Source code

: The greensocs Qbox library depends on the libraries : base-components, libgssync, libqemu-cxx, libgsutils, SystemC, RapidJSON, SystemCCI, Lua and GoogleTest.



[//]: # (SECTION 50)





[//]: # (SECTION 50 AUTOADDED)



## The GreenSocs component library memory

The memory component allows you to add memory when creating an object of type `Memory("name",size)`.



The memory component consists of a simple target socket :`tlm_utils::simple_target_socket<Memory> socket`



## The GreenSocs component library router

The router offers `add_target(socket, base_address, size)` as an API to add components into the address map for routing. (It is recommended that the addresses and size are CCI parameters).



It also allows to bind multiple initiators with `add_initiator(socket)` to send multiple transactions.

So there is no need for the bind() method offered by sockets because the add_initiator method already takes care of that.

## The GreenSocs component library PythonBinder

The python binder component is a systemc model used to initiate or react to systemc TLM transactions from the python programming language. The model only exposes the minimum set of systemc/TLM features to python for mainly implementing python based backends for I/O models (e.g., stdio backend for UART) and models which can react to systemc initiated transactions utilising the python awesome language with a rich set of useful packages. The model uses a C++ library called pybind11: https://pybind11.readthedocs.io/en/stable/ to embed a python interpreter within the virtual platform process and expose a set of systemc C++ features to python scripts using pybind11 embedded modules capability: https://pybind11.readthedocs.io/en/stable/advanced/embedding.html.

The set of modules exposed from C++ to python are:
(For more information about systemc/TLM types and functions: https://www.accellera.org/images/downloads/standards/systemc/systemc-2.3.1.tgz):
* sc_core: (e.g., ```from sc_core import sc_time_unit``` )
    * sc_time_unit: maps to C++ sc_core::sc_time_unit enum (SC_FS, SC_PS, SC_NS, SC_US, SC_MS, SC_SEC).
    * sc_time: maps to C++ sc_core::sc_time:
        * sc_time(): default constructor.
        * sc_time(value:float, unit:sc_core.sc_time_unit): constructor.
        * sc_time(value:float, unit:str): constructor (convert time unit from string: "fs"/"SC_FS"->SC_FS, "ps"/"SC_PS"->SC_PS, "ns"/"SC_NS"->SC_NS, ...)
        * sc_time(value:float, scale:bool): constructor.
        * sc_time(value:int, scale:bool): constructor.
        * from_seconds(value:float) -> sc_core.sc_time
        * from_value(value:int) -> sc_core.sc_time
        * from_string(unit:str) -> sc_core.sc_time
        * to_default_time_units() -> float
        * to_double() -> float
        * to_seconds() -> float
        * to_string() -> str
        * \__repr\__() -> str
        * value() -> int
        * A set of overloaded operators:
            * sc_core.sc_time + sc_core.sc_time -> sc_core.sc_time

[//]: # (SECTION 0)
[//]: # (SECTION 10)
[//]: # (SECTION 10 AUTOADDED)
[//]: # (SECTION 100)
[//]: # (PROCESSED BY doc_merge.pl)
····················
Copy each line above exactly as it stands.

Response to the task:
Source code

: The greensocs Qbox library depends on the libraries : base-components, libgssync, libqemu-cxx, libgsutils, SystemC, RapidJSON, SystemCCI, Lua and GoogleTest.



[//]: # (SECTION 50)





[//]: # (SECTION 50 AUTOADDED)



## The GreenSocs component library memory

The memory component allows you to add memory when creating an object of type `Memory("name",size)`.



The memory component consists of a simple target socket :`tlm_utils::simple_target_socket<Memory> socket`



## The GreenSocs component library router

The router offers `add_target(socket, base_address, size)` as an API to add components into the address map for routing. (It is recommended that the addresses and size are CCI parameters).



It also allows to bind multiple initiators with `add_initiator(socket)` to send multiple transactions.

So there is no need for the bind() method offered by sockets because the add_initiator method already takes care of that.

## The GreenSocs component library PythonBinder

The python binder component is a systemc model used to initiate or react to systemc TLM transactions from the python programming language. The model only exposes the minimum set of systemc/TLM features to python for mainly implementing python based backends for I/O models (e.g., stdio backend for UART) and models which can react to systemc initiated transactions utilising the python awesome language with a rich set of useful packages. The model uses a C++ library called pybind11: https://pybind11.readthedocs.io/en/stable/ to embed a python interpreter within the virtual platform process and expose a set of systemc C++ features to python scripts using pybind11 embedded modules capability: https://pybind11.readthedocs.io/en/stable/advanced/embedding.html.

The set of modules exposed from C++ to python are:
(For more information about systemc/TLM types and functions: https://www.accellera.org/images/downloads/standards/systemc/systemc-2.3.1.tgz):
* sc_core: (e.g., ```from sc_core import sc_time_unit``` )
    * sc_time_unit: maps to C++ sc_core::sc_time_unit enum (SC_FS, SC_PS, SC_NS, SC_US, SC_MS, SC_SEC).
    * sc_time: maps to C++ sc_core::sc_time:
        * sc_time(): default constructor.
        * sc_time(value:float, unit:sc_core.sc_time_unit): constructor.
        * sc_time(value:float, unit:str): constructor (convert time unit from string: "fs"/"SC_FS"->SC_FS, "ps"/"SC_PS"->SC_PS, "ns"/"SC_NS"->SC_NS, ...)
        * sc_time(value:float, scale:bool): constructor.
        * sc_time(value:int, scale:bool): constructor.
        * from_seconds(value:float) -> sc_core.sc_time
        * from_value(value:int) -> sc_core.sc_time
        * from_string(unit:str) -> sc_core.sc_time
        * to_default_time_units() -> float
        * to_double() -> float
        * to_seconds() -> float
        * to_string() -> str
        * \__repr\__() -> str
        * value() -> int
        * A set of overloaded operators:
            * sc_core.sc_time + sc_core.sc_time -> sc_core.sc_time

[//]: # (SECTION 0)
[//]: # (SECTION 10)
[//]: # (SECTION 10 AUTOADDED)
[//]: # (SECTION 100)
[//]: # (PROCESSED BY doc_merge.pl)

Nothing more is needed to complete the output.